By 2012, potential catastrophes like food and water scarcity from climate change, or pandemics from chickens or pigs, had settled over the present as a nebulous threat. An ominous future saturated the moment with "affective facts,"* virtual events (at once real and/or imaginary) that demanded response and preparedness. Every year some wave of destruction crashed down on large populations, like Hurricane Katrina in New Orleans, the tsunami and Fukushima Nuclear Plant meltdown in northern Japan, famine in East Africa... Such events drove new anxieties, moralities, ethics, and changes in ordinary habits. They saturated political and environmentalist discourses with what Susan Harding and Kathleen Stewart identified as a "pervasive apocalyptic sensibility"—a voice in American politics and publics that "mixes horror and hope, nightmare and dream, destruction and creation, dystopia and utopia."*** Some final retribution or redemption loomed.
Cosmic agents of planetary destruction also troubled people with fantasies of unavoidable ruin. The Biblical apocalypse had become unmoored from any savior's return. An asteroid might hit the planet and kick off a new ice age. The Mayan calendar ended December 12, and some New Agers thought the world would end with it in a final meltdown. The 2009 movie 2012 was a disaster spectacle released in time to rake in some money just in case its plot came true. Wild stories circulated on conspiracy radio: Planet X, a.k.a. Neburu, a hidden planet with hordes of demonic aliens, was swinging into orbit to enslave Earth. Or the billionaires behind the New World Order would massacre the masses, first weakening us with chemtrails. Why even get up and go to work?
It was as if the bleak future had concretized in the present, the concerns of one or five generations down the road urgently pressing on us now. Happening to us yesterday, not in a decade. The sky itself had a patina, the atmosphere smudged with greenhouse gas emissions. But somehow humanity survived in the billions. The catastrophists warning about Earth's peak carrying capacity maxing out by 2020 were as surprised that so many humans were still around as the 1970s' Casandras had been when we hit the year 2000. Certain ways of living had died. The fate of other species was also a different story, but genetic engineering made their final endings uncertain.
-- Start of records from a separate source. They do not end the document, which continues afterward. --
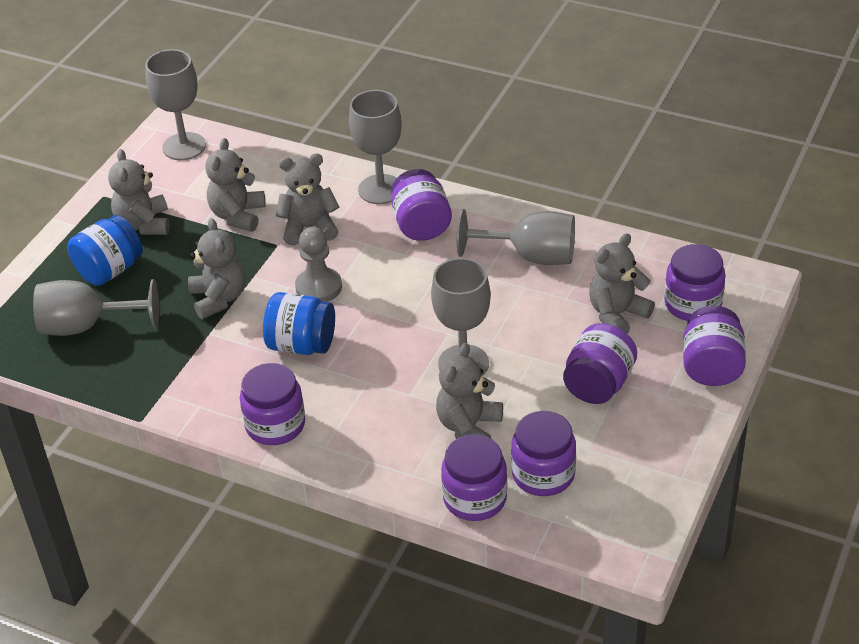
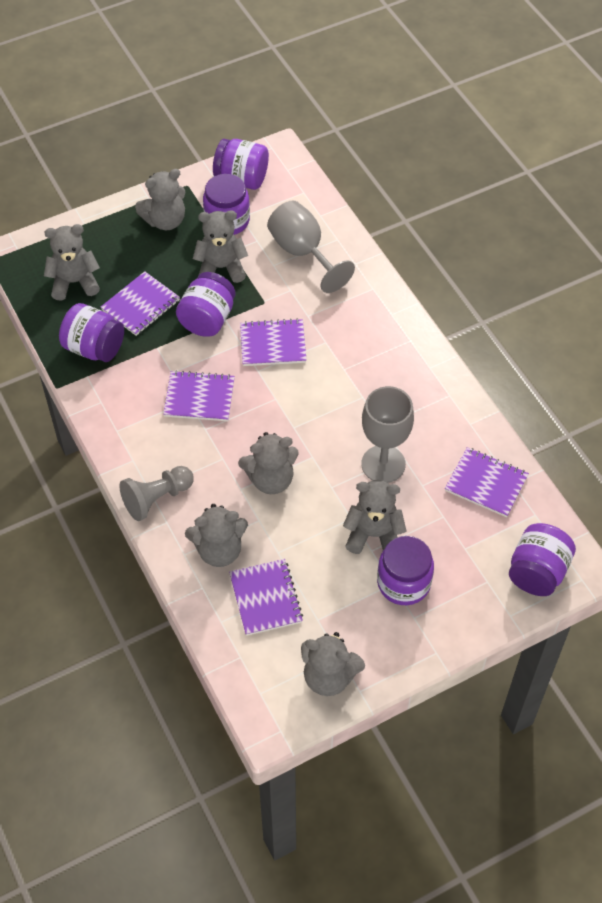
blue jar: [67,215,143,286] [263,292,335,355] = 2 -> none = 0
grey goblet: [33,279,159,336] [145,49,206,160] [349,90,402,204] [431,258,491,376] [457,209,575,265] = 5 -> [267,201,355,293] [361,386,414,483] = 2
grey teddy bear: [108,149,170,235] [188,218,245,319] [205,138,266,232] [276,153,339,245] [436,343,503,439] [589,233,655,333] = 6 -> [44,224,100,301] [135,169,185,230] [185,504,248,567] [193,210,248,283] [238,432,299,494] [301,632,365,696] [343,480,406,554] = 7
purple jar: [240,363,305,445] [391,169,452,241] [441,434,507,521] [511,411,576,496] [563,323,637,404] [664,244,726,321] [683,306,746,386] = 7 -> [59,303,124,362] [176,272,235,337] [203,174,250,235] [213,139,269,190] [377,536,434,605] [509,523,576,596] = 6
purple notebook: none = 0 -> [101,271,180,336] [163,370,235,421] [229,559,303,636] [240,318,306,366] [445,447,529,517] = 5

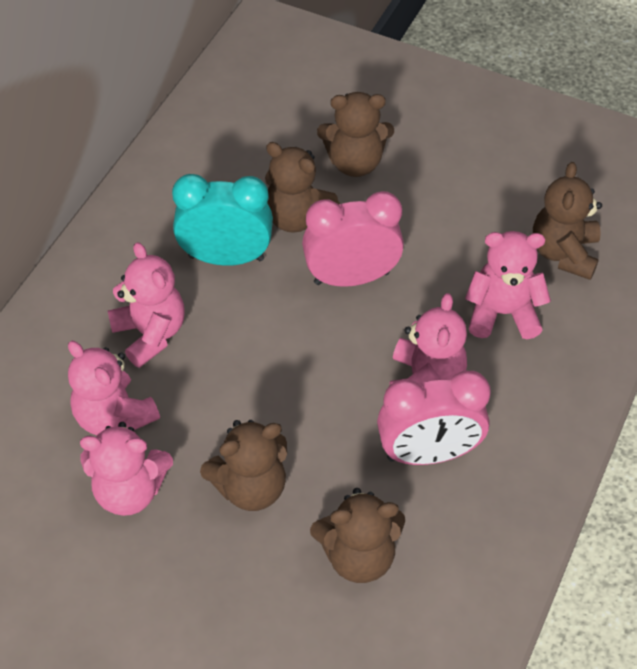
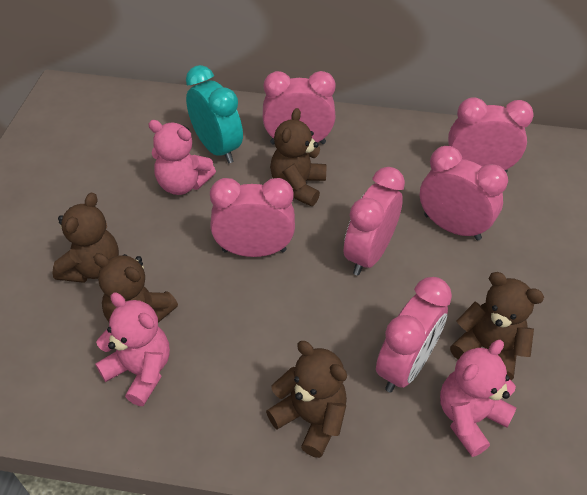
pink clock: [302,191,404,287] [377,371,491,465] = 2 -> [210,178,295,257] [263,71,336,145] [344,167,405,275] [376,277,452,392] [420,146,508,240] [448,97,534,173] = 6
pink teddy bear: [68,341,160,435] [80,422,173,516] [108,242,185,368] [389,293,467,386] [465,231,551,339] = 5 -> [95,293,170,406] [148,120,216,195] [440,340,516,457] = 3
In those days the apocalyptic atmosphere felt like a homogenizing mood. After the world failed to end so many times, the post-apocalypse became a kind of patina, the visible surface of damage suffered that leant a gloomy beauty to what survived. Patina's aesthetic quality suffused old things, worn infrastructure, and ragtag DIY techniques, giving them the queer charm of the survival circus. Rust was both inevitable and pretty.
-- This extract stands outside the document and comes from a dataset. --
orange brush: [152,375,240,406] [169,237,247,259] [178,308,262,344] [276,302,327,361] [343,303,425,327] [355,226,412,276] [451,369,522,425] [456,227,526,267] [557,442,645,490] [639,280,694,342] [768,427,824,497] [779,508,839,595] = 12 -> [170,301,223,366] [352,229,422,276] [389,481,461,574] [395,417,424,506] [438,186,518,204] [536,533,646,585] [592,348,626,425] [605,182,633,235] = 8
We repaired the greenhouse bottle wall in 2023, embedding pennies in the mortar in a spiral shape. I patched a broken wine bottle with a smaller one cut down in length to fit. The clear gallon jugs cultivated a little habitat of mold mottled green, brown, and black. One penny popped off but I shine up the others with a scouring pad on a day with nothing better to do.
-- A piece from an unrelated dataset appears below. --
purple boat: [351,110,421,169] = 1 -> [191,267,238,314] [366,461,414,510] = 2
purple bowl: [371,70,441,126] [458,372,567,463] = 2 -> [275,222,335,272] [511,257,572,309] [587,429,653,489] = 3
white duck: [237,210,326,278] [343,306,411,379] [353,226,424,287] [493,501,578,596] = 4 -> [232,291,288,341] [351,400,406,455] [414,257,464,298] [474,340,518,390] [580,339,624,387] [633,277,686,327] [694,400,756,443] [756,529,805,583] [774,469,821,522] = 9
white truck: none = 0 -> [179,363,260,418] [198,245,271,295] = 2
*Madalina Diaconu, "Patina-Atmosphere-Aroma: Towards an Aesthetics of Fine Differences," Handbook of Phenomenological Aesthetics, (131-148), 132. Like patina, "the atmosphere [can also] be defined as a precipitate, as a cluster that brings together and condenses quasi-immaterial, invisible particles of inhabitants, that are at the same time highly personal and impersonal... The most common reaction to atmospheres encountered in public or private places consists in a spontaneous attuning or homogenising of moods" (137). While patinas are aged skins, "the atmosphere is spatially open and itself opens moods and life-worlds... By experiencing an atmosphere spread out by a place, the contemporary perceiver is brought nearer to the anonymous succession of all those persons and generations who ever lived and left their olfactory traces there, and becomes himself part of an enormous collective organism. In this respect, feeling an atmosphere is a matter of symbiosis with nameless and faceless bodies" (137).
**Massumi, Brian. 2010. “The Future Birth of the Affective Fact: The Political Ontology of Threat.” In The Affect Theory Reader, Melissa Gregg, Gregory J. Seigworth, eds. Durham, NC: Duke University Press, 2010: 52–70.
***Harding, Susan, and Kathleen Stewart. “Bad Endings: American Apocalypsis,” Annual Review of Anthropology 28 (1999): 285-310.